Write every day. That's the bloody edge. Do it. Do it. Either you do it or you don't.
Stare deep, deep, deep, like Rilke -- at Rodin's suggestion -- staring at a panther in the Paris zoo and writing a poem about it. Focus on one point. Give it enough work, enough energy, to write something compelling.
I used to spend hours writing in notebooks, with no goal, no outline, then go back later and try to pick out something usable, maybe a poem or a fragment. The problem with filling pages as fast as you can is that you never get below the surface. You just glide along, a paper sailboat taking on water, falling apart in the sun. It's not as if you don't have a million thoughts coursing through your brain. Fight for a greater facility in grabbing those thoughts and putting them down. Go down deep. Write real fucking sentences that express real fucking thoughts.
Do specific exercises to train your eye and hand. Write sketches, little descriptions of people. Take the simplest dumb-dumb incident and describe it, like the little scenes that Hockney recorded in his "joiners" -- multiple snapshots arranged into larger compositions to create pictures of events or gatherings or simple actions. For example, Hockney made dozens of exposures as a woman with two cups of coffee walked down the steps behind his house and handed one cup to a woman seated by the pool.

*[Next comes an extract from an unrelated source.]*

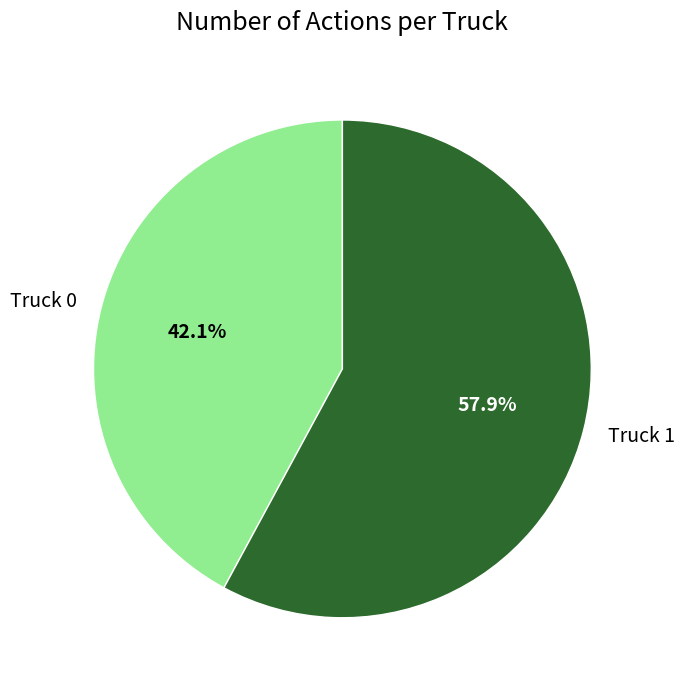

Combined, what portion of the pie is Truck 1 and Truck 0?

100.0%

Experience reality as fully as possible, and then describe it as best you can. Leave your scratch on oblivion.
Master the details, where God lives. Worship the practice -- good grammar, good sentences, good reporting.
Write with a subject, a purpose, and an audience. It's pointless to do it any other way. Try to see the world -- with sight standing in here for all the senses -- as clearly and objectively as possible.

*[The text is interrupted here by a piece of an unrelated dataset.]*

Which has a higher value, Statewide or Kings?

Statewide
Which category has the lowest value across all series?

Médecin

One's descriptive powers must have a focal point to be of any use. Without it you're fucked. Look around. Find an object.

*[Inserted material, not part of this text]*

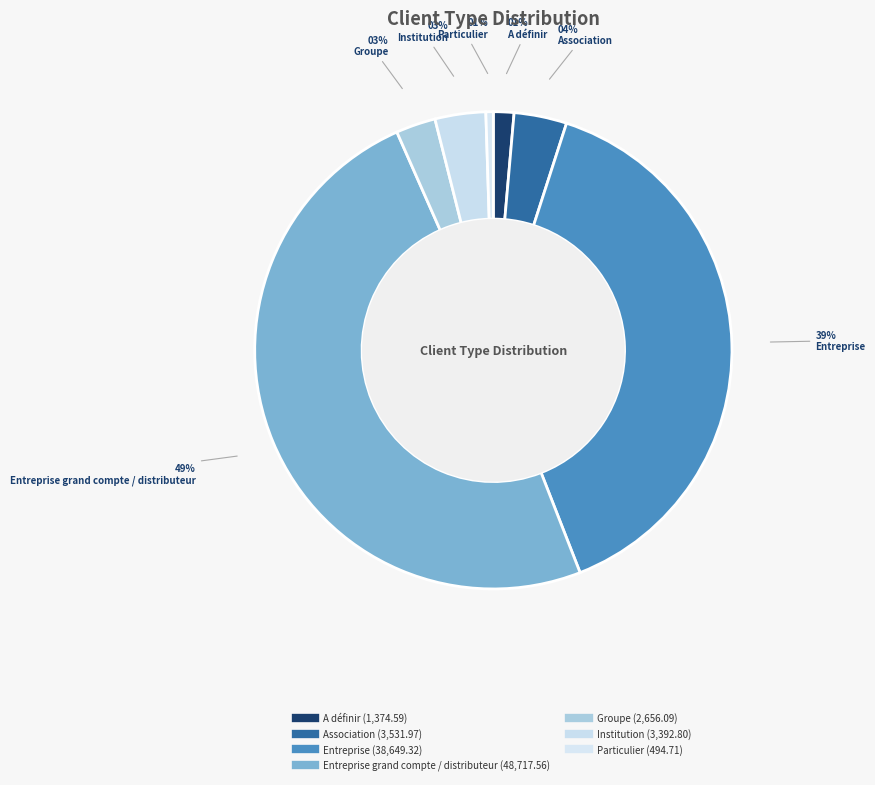

Count the number of slices in the pie.

7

A writer's equipment: Soul and mind, values and objectivity, the ability to see, hear, feel, taste, and touch.
Get the story, a piece of the truth -- who, what, when, where, how.
Break down the ego. Let other voices, other subjects, speak through you. Real people: what do they care about, dream about, fight for?
Strive to be a reporter, not just a commentator. To be a good writer, a cogent thinker, AND a good reporter -- that could put you over the hump.
Describe what you see. Tell the truth. Crank out piece after piece after piece. God help anybody who gets in your way.
Charlotte Joko Beck, in her book, Everyday Zen: "Life is actually a very simple matter. At any given moment in time we hear, we see, we smell, we touch, we think. In other words there is sensory input; we interpret that input, and everything appears."
This means that, if you're ready, you can make your own world, that the whole world is open to you, that the universal reveals itself in the particular. Great stories are all around, all the time, ready to be plucked from the trees like pieces of fruit. The Big, Wide World remakes itself for you every day.